PASSAGE TO READ |
════════════════

Livelihood vulnerability is determined by three main contributing factors: exposure, sensitivity and adaptive capacity. Exposure refers to the presence of property, systems, people or other elements in hazard places that are subjected to potential losses [3] [4]. Exposure to rainfall variability is brought about by unfavourable characteristics in rainfall onset, cessation, amount, duration or number of rainy days and within-season dry spell in a given rainfall season. Sensitivity is the degree to which people, property or a given system is affected by effects of a given risk [5]. This is mainly determined by socio-economic characteristics of such people or system exposed to the risk. Adaptive capacity is people’s or a system’s ability to adjust to prevailing extreme events created by risk they are exposed to.

Vulnerability assessment is determined by the conceptual framework chosen by a researcher and the specific risks to be measured [6]. It has been guided by different disciplines such as disaster management (including climate change), anthropology/sociology and economics. Vulnerability arises from exposure of hazard on existing livelihood options of communities and the subsequent response by the communities [7]. When farming communities are exposed to a given risk, their vulnerability will depend on subsequent responses they will engage in. The IPCC framework is based on integrated approach. It conceptualizes vulnerability as an integrated measure of the expected magnitude of adverse impacts resulting from a given level of external stressors [8]. It considers both external (exposure) and internal (sensitivity and adaptive capacity) dimensions to vulnerability.

════════════════

PROVIDED INFORMATION |

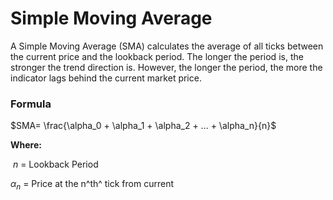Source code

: # Simple Moving Average

A Simple Moving Average (SMA) calculates the average of all ticks between the current price and the lookback period. The longer the period is, the stronger the trend direction is. However, the longer the period, the more the indicator lags behind the current market price.

### Formula

$SMA= \frac{\alpha_0 + \alpha_1 + \alpha_2 + ... + \alpha_n}{n}$

__Where:__

$\ n$ = Lookback Period

$\alpha_n$ = Price at the n^th^ tick from current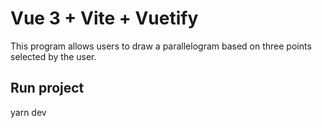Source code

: # Vue 3 + Vite + Vuetify

This program allows users to draw a parallelogram based on three points selected by the user.

## Run project

yarn dev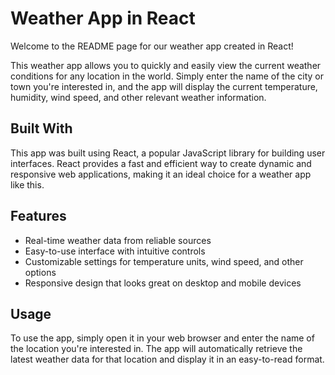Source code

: # Weather App in React

Welcome to the README page for our weather app created in React!

This weather app allows you to quickly and easily view the current weather conditions for any location in the world. Simply enter the name of the city or town you're interested in, and the app will display the current temperature, humidity, wind speed, and other relevant weather information.

## Built With

This app was built using React, a popular JavaScript library for building user interfaces. React provides a fast and efficient way to create dynamic and responsive web applications, making it an ideal choice for a weather app like this.

## Features

- Real-time weather data from reliable sources
- Easy-to-use interface with intuitive controls
- Customizable settings for temperature units, wind speed, and other options
- Responsive design that looks great on desktop and mobile devices

## Usage

To use the app, simply open it in your web browser and enter the name of the location you're interested in. The app will automatically retrieve the latest weather data for that location and display it in an easy-to-read format.

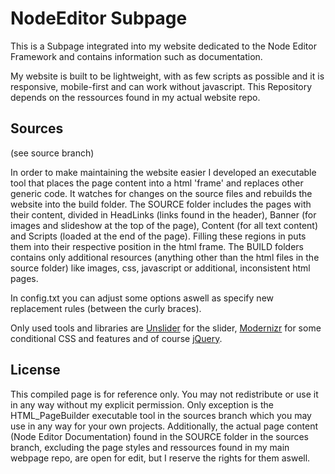 # NodeEditor Subpage
This is a Subpage integrated into my website dedicated to the Node Editor Framework and contains information such as documentation.

My website is built to be lightweight, with as few scripts as possible and it is responsive, mobile-first and can work without javascript.
This Repository depends on the ressources found in my actual website repo.

## Sources
(see source branch)

In order to make maintaining the website easier I developed an executable tool that places the page content into a html 'frame' and replaces other generic code. It watches for changes on the source files and rebuilds the website into the build folder.
The SOURCE folder includes the pages with their content, divided in HeadLinks (links found in the header), Banner (for images and slideshow at the top of the page), Content (for all text content) and Scripts (loaded at the end of the page). Filling these regions in puts them into their respective position in the html frame.
The BUILD folders contains only additional resources (anything other than the html files in the source folder) like images, css, javascript or additional, inconsistent html pages.

In config.txt you can adjust some options aswell as specify new replacement rules (between the curly braces).

Only used tools and libraries are <a href="http://unslider.com/">Unslider</a> for the slider, <a href="https://modernizr.com/">Modernizr</a> for some conditional CSS and features and of course <a href="https://jquery.com/">jQuery</a>.

## License

This compiled page is for reference only. You may not redistribute or use it in any way without my explicit permission. Only exception is the HTML_PageBuilder executable tool in the sources branch which you may use in any way for your own projects. Additionally, the actual page content (Node Editor Documentation) found in the SOURCE folder in the sources branch, excluding the page styles and ressources found in my main webpage repo, are open for edit, but I reserve the rights for them aswell.
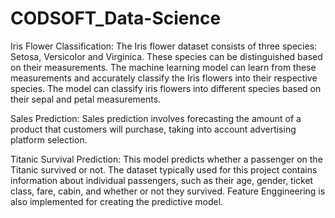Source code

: # CODSOFT_Data-Science

Iris Flower Classification: The Iris flower dataset consists of three species: Setosa, Versicolor and Virginica. These species can be distinguished based on their measurements. The machine learning model can learn from these measurements and accurately classify the Iris flowers into their respective species. The model can classify iris flowers into different species based on their sepal and petal measurements.

Sales Prediction: Sales prediction involves forecasting the amount of a product that customers will purchase, taking into account advertising platform selection.

Titanic Survival Prediction: This model predicts whether a passenger on the Titanic survived or not. The dataset typically used for this project contains information about individual passengers, such as their age, gender, ticket class, fare, cabin, and whether or not they survived. Feature Enggineering is also implemented for creating the predictive model.
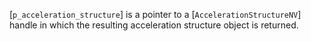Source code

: [`p_acceleration_structure`] is a pointer to a
[`AccelerationStructureNV`] handle in which the resulting
acceleration structure object is returned.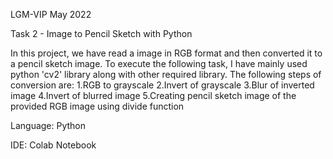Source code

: LGM-VIP May 2022

Task 2 - Image to Pencil Sketch with Python

In this project, we have read a image in RGB format and then converted it to a pencil sketch image. To execute the following task, I have mainly used python 'cv2' library along with other required library. The following steps of conversion are: 1.RGB to grayscale 2.Invert of grayscale 3.Blur of inverted image 4.Invert of blurred image 5.Creating pencil sketch image of the provided RGB image using divide function

Language: Python

IDE: Colab Notebook
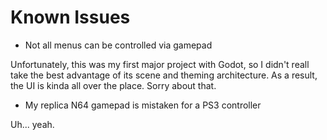 # Known Issues

* Not all menus can be controlled via gamepad

Unfortunately, this was my first major project with Godot, so I didn't reall
take the best advantage of its scene and theming architecture.
As a result, the UI is kinda all over the place.
Sorry about that.

* My replica N64 gamepad is mistaken for a PS3 controller

Uh... yeah.
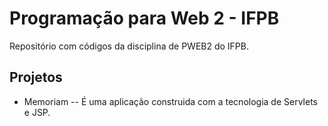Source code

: # Programação para Web 2 - IFPB

Repositório com códigos da disciplina de PWEB2 do IFPB.

## Projetos

- Memoriam -- É uma aplicação construida com a tecnologia de Servlets e JSP.
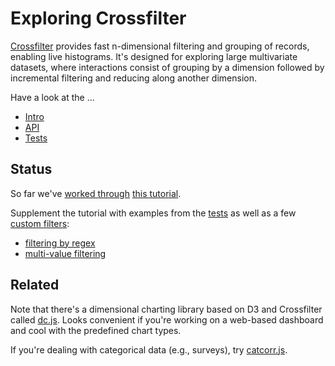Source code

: # Exploring Crossfilter

[Crossfilter](http://square.github.com/crossfilter/) provides fast n-dimensional filtering and grouping of records, enabling live histograms.  It's designed for exploring large multivariate datasets, where interactions consist of grouping by a dimension followed by incremental filtering and reducing along another dimension.

Have a look at the ...

* [Intro](http://square.github.io/crossfilter/)
* [API](https://github.com/square/crossfilter/wiki/API-Reference)
* [Tests]()


## Status

So far we've [worked through](tutorial/index.coffee.md) [this tutorial](http://eng.wealthfront.com/2012/09/explore-your-multivariate-data-with-crossfilter.html).

Supplement the tutorial with examples from the [tests](https://github.com/square/crossfilter/blob/master/test/crossfilter-test.js) as well as a few [custom filters](https://github.com/square/crossfilter/pull/36):

* [filtering by regex](https://github.com/square/crossfilter/issues/43)
* [multi-value filtering](https://github.com/square/crossfilter/pull/36#issuecomment-14782016)


## Related

Note that there's a dimensional charting library based on D3 and Crossfilter
called [dc.js](http://nickqizhu.github.io/dc.js/). Looks convenient if
you're working on a web-based dashboard and cool with the predefined chart types.

If you're dealing with categorical data (e.g., surveys), try [catcorr.js](https://github.com/deanmalmgren/catcorrjs).

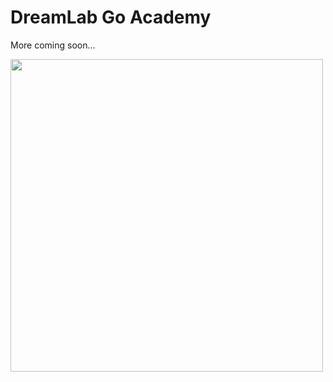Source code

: # DreamLab Go Academy

More coming soon...

<img src="https://mort.mkaciuba.com/demo/dl-gopher.png?width=500" width="500px"/>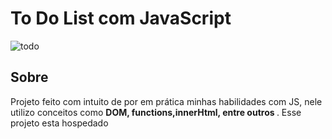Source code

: # To Do List com JavaScript
![todo](https://user-images.githubusercontent.com/96674451/182274828-88e7f325-d735-4003-b617-12742eea1197.gif)

<h2>Sobre</h2>
<p>Projeto feito com intuito de por em prática minhas habilidades com JS, nele utilizo conceitos como <strong>DOM, functions,innerHtml, entre outros </strong>. Esse projeto esta hospedado <a href=">aqui</a></p>
<h3>Status:</h3><p>-concluído</p>
<h3>Tecnologias:</h3>
<ul>
<li>HTML</li>
<li>CSS</li>
<li>Sass</li>
<li>JS</li>
</ul>

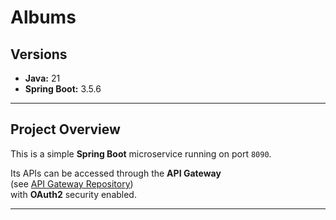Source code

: # Albums

## Versions
- **Java:** 21
- **Spring Boot:** 3.5.6

---

## Project Overview
This is a simple **Spring Boot** microservice running on port `8090`.

Its APIs can be accessed through the **API Gateway**  
(see [API Gateway Repository](https://github.com/ritujane78/api_gateway))  
with **OAuth2** security enabled.

---
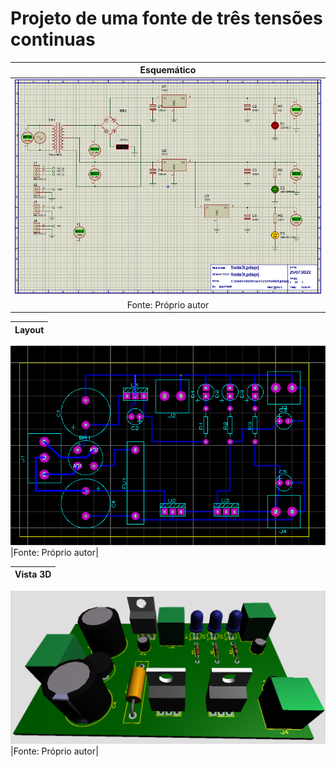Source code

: # Projeto de uma fonte de três tensões continuas
|Esquemático|
|:---------:|
|![Esquemático](https://github.com/vyniexec/fonte3t/blob/main/Esquemático.PNG)|
|Fonte: Próprio autor|

|Layout|
|:---------:|
![Layout](https://github.com/vyniexec/fonte3t/blob/main/Layout.PNG)
|Fonte: Próprio autor|

|Vista 3D|
|:---------:|
![Vista3D](https://github.com/vyniexec/fonte3t/blob/main/3D.PNG)
|Fonte: Próprio autor|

════════════════

TASK STATEMENT | Please write the next part of the passage on livelihood vulnerability, picking up right after its final sentence.

EXERCISE RESPONSE |
In Africa, arable land use trends show that tillage fluctuates significantly in response to rainfall changes making rain-fed farming communities vulnerable [9]. Rainfall variability, among other factors, is projected to lead to decrease in agricultural production in Africa up to 50% by the year 2050 [8]. This is an indication that vulnerability to rainfall variability of households in this area is increasing as majority depend on rain-fed agriculture.

About 80% of Kenya is located in arid and semi-arid land characterized by high rainfall variability in terms of onset, cessation, amount, duration and distribution [10]. Despite agriculture being a key sector in the economic development of the country, it is mainly rain-fed and therefore vulnerable to rainfall variability [11].

Kitui County was ranked the 12th poorest among the counties of Kenya in the 2015/2016 Kenya Integrated Household Budget Survey report [12]. About 50% of the population lives below poverty line which is far much above the national figure of 36.1% [12]. Since majority of the population rely on crop farming for their livelihood, most are food insecure. Effects of rainfall variability are spatio-temporal and are usually greater among the poor farmers [13]. This exposes such households in Kitui County to food insecurity and general deterioration in their livelihoods.

Rain-fed agriculture is the main economic activity in Kitui South sub-County and therefore highly affected by rainfall variability [14]. Livelihood vulnerability assessment has not been undertaken to establish the extent to which rain-fed crop farmers in this area are vulnerable to rainfall variability. The current study, therefore, sought to assess livelihood vulnerability in the study area so as to determine specific household level mitigation measures.

2. Research Methodology

2.1. Study Area

Kitui South sub-County (Figure 1) is located in the semi-arid Southeastern Kenya. Over 87% of the residents derive their livelihoods from agriculture [14]. The area is generally lowland and experiences unreliable bimodal rainfall regime with an average annual amount of about 600 mm. The long rains are received

Figure 1. Map of the study area. Source, [15].

between March and May while the short rains are received from October to December. The short rains are more reliable for rain-fed farming in the study area. Temperature is generally high ranging between 18˚C and 34˚C [14].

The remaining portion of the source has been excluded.